Start of Selected passage

Over the past several months, I've participated in several debates and discussions on the emergence of digital banking. The question I hear most often is, "Who will win, banks or financial technology companies?"

It's true, there is change. Enormous change. Even disruptive change. However, this question is simply the wrong one. It's not about which of us will come out on top – the winner in the digital economy will be (and should be) the customer.

The digital transformation of business has enormous potential for financial services, and for all consumers who are hungry for new experiences and enhanced convenience. But in this new digital world, the customer will win only if the debate shifts from one of rivalry – between banks and fintechs – to one of opportunity – for the market and for customers. The new killer app in banking isn't just a piece of software, but an elevated customer experience that is pro-active, personal and convenient.

This hasn't stopped some industry observers from having a field day trying to predict the future of banking and, predictably, pitting banks against fintechs. Much of the fintech narrative in the public arena has been focused on the potential for an Uber-like disruption of the banking industry. It makes for great headlines, but it misses a number of important points.

First, the underlying need for financial services isn't changing. North Americans will continue to purchase houses, fund education, save for retirement and invest in their businesses. Customers generally don't want to be disrupted. They want more ways to engage with us, to seek our advice, to transform their aspirations into reality.

Second, banks aren't new to change. We've always focused on and embraced transformation and progress. Throughout TD's history, we've moved with purpose to meet customer demand: from ATMs to telephone banking in more than 150 languages, and from online platforms to mobile. Even our decision to open on Sundays was about shifting our business model to meet customer need. As digital becomes a key platform for service delivery, and the pace of change accelerates, we are moving with a new sense of urgency and purpose to continue to adapt, adjust and innovate.

End of Selected passage
Start of Provided material

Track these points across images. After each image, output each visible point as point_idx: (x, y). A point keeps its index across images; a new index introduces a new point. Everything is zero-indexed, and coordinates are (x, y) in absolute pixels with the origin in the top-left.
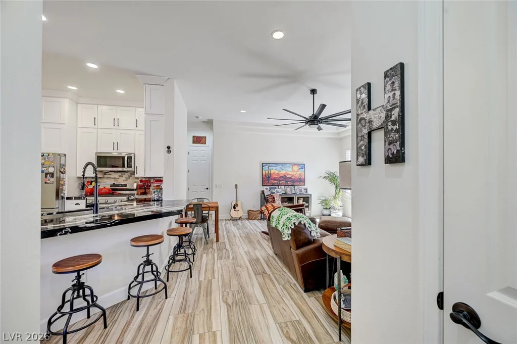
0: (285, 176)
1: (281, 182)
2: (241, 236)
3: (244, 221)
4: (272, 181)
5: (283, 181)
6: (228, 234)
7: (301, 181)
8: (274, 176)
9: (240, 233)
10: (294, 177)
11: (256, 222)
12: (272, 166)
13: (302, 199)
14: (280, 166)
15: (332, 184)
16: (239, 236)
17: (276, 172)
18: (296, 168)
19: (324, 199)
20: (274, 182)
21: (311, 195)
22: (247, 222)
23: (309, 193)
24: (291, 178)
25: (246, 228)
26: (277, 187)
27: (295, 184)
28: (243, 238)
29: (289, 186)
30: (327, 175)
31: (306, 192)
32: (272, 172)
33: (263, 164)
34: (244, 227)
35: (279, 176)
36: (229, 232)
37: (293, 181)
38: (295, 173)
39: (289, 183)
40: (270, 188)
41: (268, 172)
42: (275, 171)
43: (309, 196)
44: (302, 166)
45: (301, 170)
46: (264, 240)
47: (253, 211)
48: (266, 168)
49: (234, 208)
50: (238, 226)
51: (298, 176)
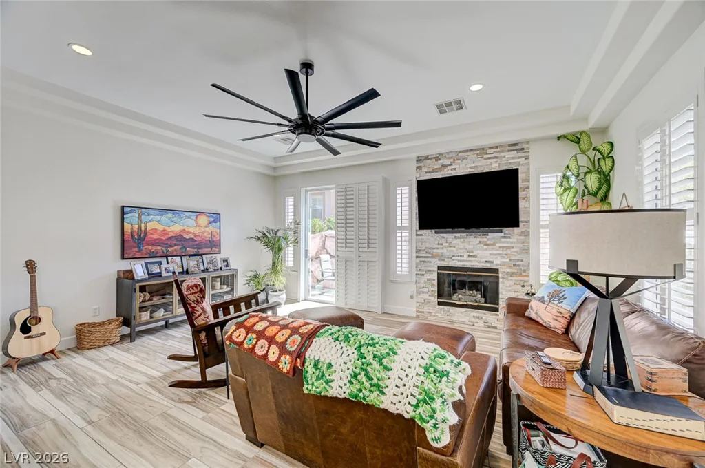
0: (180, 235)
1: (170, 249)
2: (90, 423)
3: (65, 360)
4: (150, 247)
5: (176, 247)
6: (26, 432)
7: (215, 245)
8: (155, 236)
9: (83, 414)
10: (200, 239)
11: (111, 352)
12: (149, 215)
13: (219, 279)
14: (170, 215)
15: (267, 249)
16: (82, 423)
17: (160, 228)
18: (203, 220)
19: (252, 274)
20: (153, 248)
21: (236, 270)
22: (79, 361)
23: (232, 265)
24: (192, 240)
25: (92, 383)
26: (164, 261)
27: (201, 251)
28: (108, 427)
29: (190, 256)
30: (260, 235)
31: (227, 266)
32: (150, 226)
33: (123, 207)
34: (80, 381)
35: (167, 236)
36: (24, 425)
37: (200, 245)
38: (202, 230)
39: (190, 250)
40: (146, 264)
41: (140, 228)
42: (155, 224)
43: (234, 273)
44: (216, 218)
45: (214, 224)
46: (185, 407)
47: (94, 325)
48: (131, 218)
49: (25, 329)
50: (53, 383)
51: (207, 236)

End of Provided material

**Task item A**
Say whether each statement agrees with the passage on digital banking, answering yes or no and quoting the words of the passage that decide it: (i) The question the writer hears most often is who will win, banks or financial technology companies. (ii) The writer says customers generally want to be disrupted. (iii) TD has offered telephone banking in more than 150 languages.
**Task item B**
Answer from the passage on digital banking:
(i) What kind of disruption has much of the public fintech narrative focused on?
(ii) Which three qualities describe the elevated customer experience called the new killer app in banking?
(iii) Which decision was about shifting the business model to meet customer need?
The lines above play no part in this.

**Your response A**
(i) Yes: "The question I hear most often is, "Who will win, banks or financial technology companies?""
(ii) No: "Customers generally don't want to be disrupted."
(iii) Yes: "from ATMs to telephone banking in more than 150 languages"

**Your response B**
(i) An Uber-like disruption of the banking industry.
(ii) Pro-active, personal and convenient.
(iii) The decision to open on Sundays.